ERCOT

ERCOT Didn't Conduct On-Site Inspections of Power Plants to Verify Winter Preparedness

Due to COVID-19, virtual tabletop exercises were conducted with just 16% of plants instead of in-person spot checks

NBCUniversal, Inc.

Three days into a life-threatening crisis where approximately 400,000 North Texans remain without power during persistent sub-freezing temperatures, the people in charge of the state's power grid still can't say when power will be restored statewide.

NBC 5 Investigates has also learned that ERCOT, the Electric Reliability Council of Texas, did not conduct any on-site inspections of the state's power plants to see if they were ready for this winter season. Due to COVID-19 they conducted virtual tabletop exercises instead - but only with 16% of the state's power generating facilites.

As of Wednesday, 40% of the state's generators, four out of every 10, remain knocked offline from an "unprecedented" and "extraordinary" winter storm. Those generators account for 46,000 megawatts of power, enough electricity to power roughly 9.2 million homes.

ERCOT said some power plants came back online overnight Tuesday but that others then shut down again. As the outages roll into a fourth day Thursday, it's becoming very clear that many power plants, including the natural gas system that supplies those plants with fuel, were simply not insulated well enough to protect against the cold and that ERCOT was way off in its assumptions about the state's ability to weather a major winter storm.

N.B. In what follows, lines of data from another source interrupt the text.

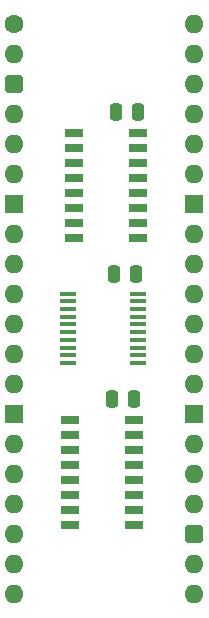
<source format=gts>
%TF.GenerationSoftware,KiCad,Pcbnew,8.0.4*%
%TF.CreationDate,2024-08-22T17:59:45+02:00*%
%TF.ProjectId,Selector 1-of-4 4bit with Input,53656c65-6374-46f7-9220-312d6f662d34,V0*%
%TF.SameCoordinates,PX54c81a0PY37b6b20*%
%TF.FileFunction,Soldermask,Top*%
%TF.FilePolarity,Negative*%
%FSLAX46Y46*%
G04 Gerber Fmt 4.6, Leading zero omitted, Abs format (unit mm)*
G04 Created by KiCad (PCBNEW 8.0.4) date 2024-08-22 17:59:45*
%MOMM*%
%LPD*%
G01*
G04 APERTURE LIST*
G04 Aperture macros list*
%AMRoundRect*
0 Rectangle with rounded corners*
0 $1 Rounding radius*
0 $2 $3 $4 $5 $6 $7 $8 $9 X,Y pos of 4 corners*
0 Add a 4 corners polygon primitive as box body*
4,1,4,$2,$3,$4,$5,$6,$7,$8,$9,$2,$3,0*
0 Add four circle primitives for the rounded corners*
1,1,$1+$1,$2,$3*
1,1,$1+$1,$4,$5*
1,1,$1+$1,$6,$7*
1,1,$1+$1,$8,$9*
0 Add four rect primitives between the rounded corners*
20,1,$1+$1,$2,$3,$4,$5,0*
20,1,$1+$1,$4,$5,$6,$7,0*
20,1,$1+$1,$6,$7,$8,$9,0*
20,1,$1+$1,$8,$9,$2,$3,0*%
G04 Aperture macros list end*
%ADD10R,1.550000X0.650000*%
%ADD11C,1.600000*%
%ADD12O,1.600000X1.600000*%
%ADD13RoundRect,0.400000X-0.400000X-0.400000X0.400000X-0.400000X0.400000X0.400000X-0.400000X0.400000X0*%
%ADD14R,1.600000X1.600000*%
%ADD15RoundRect,0.250000X0.250000X0.475000X-0.250000X0.475000X-0.250000X-0.475000X0.250000X-0.475000X0*%
%ADD16R,1.475000X0.450000*%
G04 APERTURE END LIST*
D10*
%TO.C,IC1*%
X4710000Y-33528000D03*
X4710000Y-34798000D03*
X4710000Y-36068000D03*
X4710000Y-37338000D03*
X4710000Y-38608000D03*
X4710000Y-39878000D03*
X4710000Y-41148000D03*
X4710000Y-42418000D03*
X10160000Y-42418000D03*
X10160000Y-41148000D03*
X10160000Y-39878000D03*
X10160000Y-38608000D03*
X10160000Y-37338000D03*
X10160000Y-36068000D03*
X10160000Y-34798000D03*
X10160000Y-33528000D03*
%TD*%
%TO.C,IC6*%
X5022000Y-9271000D03*
X5022000Y-10541000D03*
X5022000Y-11811000D03*
X5022000Y-13081000D03*
X5022000Y-14351000D03*
X5022000Y-15621000D03*
X5022000Y-16891000D03*
X5022000Y-18161000D03*
X10472000Y-18161000D03*
X10472000Y-16891000D03*
X10472000Y-15621000D03*
X10472000Y-14351000D03*
X10472000Y-13081000D03*
X10472000Y-11811000D03*
X10472000Y-10541000D03*
X10472000Y-9271000D03*
%TD*%
D11*
%TO.C,J2*%
X0Y0D03*
D12*
X0Y-2540000D03*
D13*
X0Y-5080000D03*
D12*
X0Y-7620000D03*
X0Y-10160000D03*
X0Y-12700000D03*
D14*
X0Y-15240000D03*
D12*
X0Y-17780000D03*
X0Y-20320000D03*
X0Y-22860000D03*
X0Y-25400000D03*
X0Y-27940000D03*
X0Y-30480000D03*
D14*
X0Y-33020000D03*
D12*
X0Y-35560000D03*
X0Y-38100000D03*
X0Y-40640000D03*
X0Y-43180000D03*
X0Y-45720000D03*
X0Y-48260000D03*
X15240000Y-48260000D03*
X15240000Y-45720000D03*
D13*
X15240000Y-43180000D03*
D12*
X15240000Y-40640000D03*
X15240000Y-38100000D03*
X15240000Y-35560000D03*
D14*
X15240000Y-33020000D03*
D12*
X15240000Y-30480000D03*
X15240000Y-27940000D03*
X15240000Y-25400000D03*
X15240000Y-22860000D03*
X15240000Y-20320000D03*
X15240000Y-17780000D03*
D14*
X15240000Y-15240000D03*
D12*
X15240000Y-12700000D03*
X15240000Y-10160000D03*
X15240000Y-7620000D03*
X15240000Y-5080000D03*
X15240000Y-2540000D03*
X15240000Y0D03*
%TD*%
D15*
%TO.C,C3*%
X10147000Y-31750000D03*
X8247000Y-31750000D03*
%TD*%
%TO.C,C1*%
X10459000Y-7493000D03*
X8559000Y-7493000D03*
%TD*%
D16*
%TO.C,IC3*%
X4555000Y-22856000D03*
X4555000Y-23506000D03*
X4555000Y-24156000D03*
X4555000Y-24806000D03*
X4555000Y-25456000D03*
X4555000Y-26106000D03*
X4555000Y-26756000D03*
X4555000Y-27406000D03*
X4555000Y-28056000D03*
X4555000Y-28706000D03*
X10431000Y-28706000D03*
X10431000Y-28056000D03*
X10431000Y-27406000D03*
X10431000Y-26756000D03*
X10431000Y-26106000D03*
X10431000Y-25456000D03*
X10431000Y-24806000D03*
X10431000Y-24156000D03*
X10431000Y-23506000D03*
X10431000Y-22856000D03*
%TD*%
D15*
%TO.C,C2*%
X10318000Y-21173000D03*
X8418000Y-21173000D03*
%TD*%
M02*

</source>
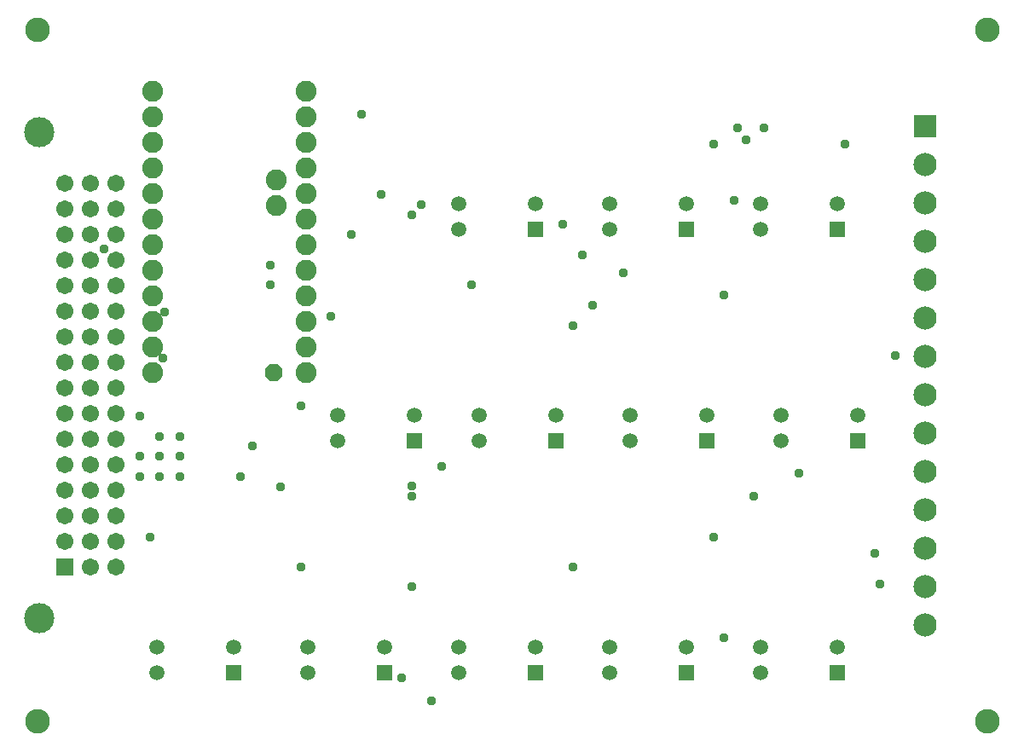
<source format=gbr>
G04 EAGLE Gerber RS-274X export*
G75*
%MOMM*%
%FSLAX34Y34*%
%LPD*%
%INSoldermask Bottom*%
%IPPOS*%
%AMOC8*
5,1,8,0,0,1.08239X$1,22.5*%
G01*
%ADD10C,2.453200*%
%ADD11C,3.003200*%
%ADD12R,1.711200X1.711200*%
%ADD13C,1.711200*%
%ADD14R,1.511200X1.511200*%
%ADD15C,1.511200*%
%ADD16C,2.082800*%
%ADD17R,2.303200X2.303200*%
%ADD18C,2.303200*%
%ADD19P,1.869504X8X22.500000*%
%ADD20C,0.959600*%


D10*
X28400Y56400D03*
X28400Y743600D03*
X971600Y743600D03*
X971600Y56400D03*
D11*
X30600Y641800D03*
X30600Y159200D03*
D12*
X56000Y210000D03*
D13*
X56000Y235400D03*
X56000Y260800D03*
X56000Y286200D03*
X56000Y311600D03*
X56000Y337000D03*
X56000Y362400D03*
X56000Y387800D03*
X56000Y413200D03*
X56000Y438600D03*
X56000Y464000D03*
X56000Y489400D03*
X56000Y514800D03*
X56000Y540200D03*
X56000Y565600D03*
X56000Y591000D03*
X81400Y210000D03*
X81400Y235400D03*
X81400Y260800D03*
X81400Y286200D03*
X81400Y311600D03*
X81400Y337000D03*
X81400Y362400D03*
X81400Y387800D03*
X81400Y413200D03*
X81400Y438600D03*
X81400Y464000D03*
X81400Y489400D03*
X81400Y514800D03*
X81400Y540200D03*
X81400Y565600D03*
X81400Y591000D03*
X106800Y210000D03*
X106800Y235400D03*
X106800Y260800D03*
X106800Y286200D03*
X106800Y311600D03*
X106800Y337000D03*
X106800Y362400D03*
X106800Y387800D03*
X106800Y413200D03*
X106800Y438600D03*
X106800Y464000D03*
X106800Y489400D03*
X106800Y514800D03*
X106800Y540200D03*
X106800Y565600D03*
X106800Y591000D03*
D14*
X223100Y105300D03*
D15*
X146900Y105300D03*
X223100Y130700D03*
X146900Y130700D03*
D16*
X142700Y402700D03*
X142700Y428100D03*
X142700Y453500D03*
X142700Y478900D03*
X142700Y504300D03*
X142700Y529700D03*
X142700Y555100D03*
X142700Y580500D03*
X142700Y605900D03*
X142700Y631300D03*
X142700Y656700D03*
X142700Y682100D03*
X295100Y682100D03*
X295100Y656700D03*
X295100Y631300D03*
X295100Y605900D03*
X295100Y580500D03*
X295100Y555100D03*
X295100Y529700D03*
X295100Y504300D03*
X295100Y478900D03*
X295100Y453500D03*
X295100Y428100D03*
X295100Y402700D03*
X265890Y569070D03*
X265890Y594470D03*
D17*
X910000Y647650D03*
D18*
X910000Y609550D03*
X910000Y571450D03*
X910000Y533350D03*
X910000Y495250D03*
X910000Y457150D03*
X910000Y419050D03*
X910000Y380950D03*
X910000Y342850D03*
X910000Y304750D03*
X910000Y266650D03*
X910000Y228550D03*
X910000Y190450D03*
X910000Y152350D03*
D14*
X373100Y105300D03*
D15*
X296900Y105300D03*
X373100Y130700D03*
X296900Y130700D03*
D14*
X523100Y105300D03*
D15*
X446900Y105300D03*
X523100Y130700D03*
X446900Y130700D03*
D14*
X673100Y105300D03*
D15*
X596900Y105300D03*
X673100Y130700D03*
X596900Y130700D03*
D14*
X823100Y105300D03*
D15*
X746900Y105300D03*
X823100Y130700D03*
X746900Y130700D03*
D14*
X403100Y335300D03*
D15*
X326900Y335300D03*
X403100Y360700D03*
X326900Y360700D03*
D14*
X543100Y335300D03*
D15*
X466900Y335300D03*
X543100Y360700D03*
X466900Y360700D03*
D14*
X693100Y335300D03*
D15*
X616900Y335300D03*
X693100Y360700D03*
X616900Y360700D03*
D14*
X843100Y335300D03*
D15*
X766900Y335300D03*
X843100Y360700D03*
X766900Y360700D03*
D14*
X523100Y545300D03*
D15*
X446900Y545300D03*
X523100Y570700D03*
X446900Y570700D03*
D14*
X673100Y545300D03*
D15*
X596900Y545300D03*
X673100Y570700D03*
X596900Y570700D03*
D14*
X823100Y545300D03*
D15*
X746900Y545300D03*
X823100Y570700D03*
X746900Y570700D03*
D19*
X263000Y403000D03*
D20*
X350000Y660000D03*
X270000Y290000D03*
X290000Y370000D03*
X720000Y574000D03*
X732000Y634000D03*
X150000Y340000D03*
X170000Y340000D03*
X130000Y320000D03*
X130000Y300000D03*
X150000Y300000D03*
X170000Y320000D03*
X170000Y300000D03*
X150000Y320000D03*
X242000Y330000D03*
X152697Y417303D03*
X130000Y360000D03*
X390000Y100000D03*
X740000Y280000D03*
X430000Y310000D03*
X230000Y300000D03*
X260000Y490000D03*
X865000Y193000D03*
X560000Y210000D03*
X860000Y224000D03*
X700000Y240000D03*
X785000Y303000D03*
X580000Y470000D03*
X880000Y420000D03*
X710000Y480000D03*
X570000Y520000D03*
X700000Y630000D03*
X290000Y210000D03*
X140000Y240000D03*
X95000Y526000D03*
X400000Y280000D03*
X154530Y463470D03*
X320000Y459116D03*
X710000Y140000D03*
X420000Y76830D03*
X260000Y510000D03*
X400203Y190203D03*
X400189Y290189D03*
X560000Y450000D03*
X400000Y560000D03*
X610000Y501994D03*
X460000Y490000D03*
X340000Y540000D03*
X410000Y570000D03*
X550000Y550000D03*
X830000Y630000D03*
X750000Y646000D03*
X724000Y646000D03*
X370000Y580000D03*
M02*

</source>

ERCOT released a study in early September assuring the public, "ERCOT anticipates there will be sufficient installed generating capacity to serve system-wide forecasted peak demand this winter."

But instead of sufficient capacity dozens of power plants crumbled when the cold hit, plunging the state into massive power outages and putting lives in danger.

Texas Gov. Greg Abbott (R) said it's time for the CEO to step down, saying Tuesday ERCOT had become "anything but reliable."

At a news conference Wednesday, NBC 5 Investigates asked ERCOT CEO Bill Magness why he should be trusted to lead Texans out of this crisis.

Magness said, "The people who folks in Texas really need to trust to lead us out of this crisis are the operators" and that the operators are working 24-7 and making hard decisions to keep electric delivery system safe.

"The blame can be assessed very soon," Magness said. "Blame will surely be assessed."

As NBC 5 Investigates was first to report Tuesday, ERCOT did not send inspectors into power plants last year to check to see if they were prepared for winter weather.

Because of COVID-19, they instead conducted virtual tabletop exercises with 94 out of about 600 generating facilities, just under 16%. The other generating facilities were not checked.

What's more, the state has no mandatory rules to require power plans prepare for winter weather, only a voluntary guide of best practices.

In an interview Tuesday, Magness told NBC 5 Investigates his agency will look at whether the lack of winterization spot checks contributed to this crisis.

"I think it'd be kind of too early to speculate," Magness said. "But I mean, we're going to be examining everything that happened here moment by moment."

Energy expert Jesse Jenkins said it may be up to Texans to decide how they want to pay -- through a massive outage like this or through increased energy costs to better insulate power plants from extreme weather conditions.

ERCOT said Wednesday they believed power plant operators were doing a better job of winterizing in recent years and that during a period of extreme cold in 2018 they performed much better. They continue to say that this storm was extraordinary and arrived with a much bigger impact than anticipated.

Energy experts NBC 5 Investigates spoke with said it may have been colder this year, but a polar vortex is not totally unexpected and that it's shocking ERCOT could be so far off in their projection and that a loss of more than a third of equipment could create such a dire situation.

On Wednesday, NBC 5 Investigates called Sally Talberg, the chair of ERCOT's Board of Directors who lives not in Texas but in Michigan, but she did not answer the phone and has not returned our call.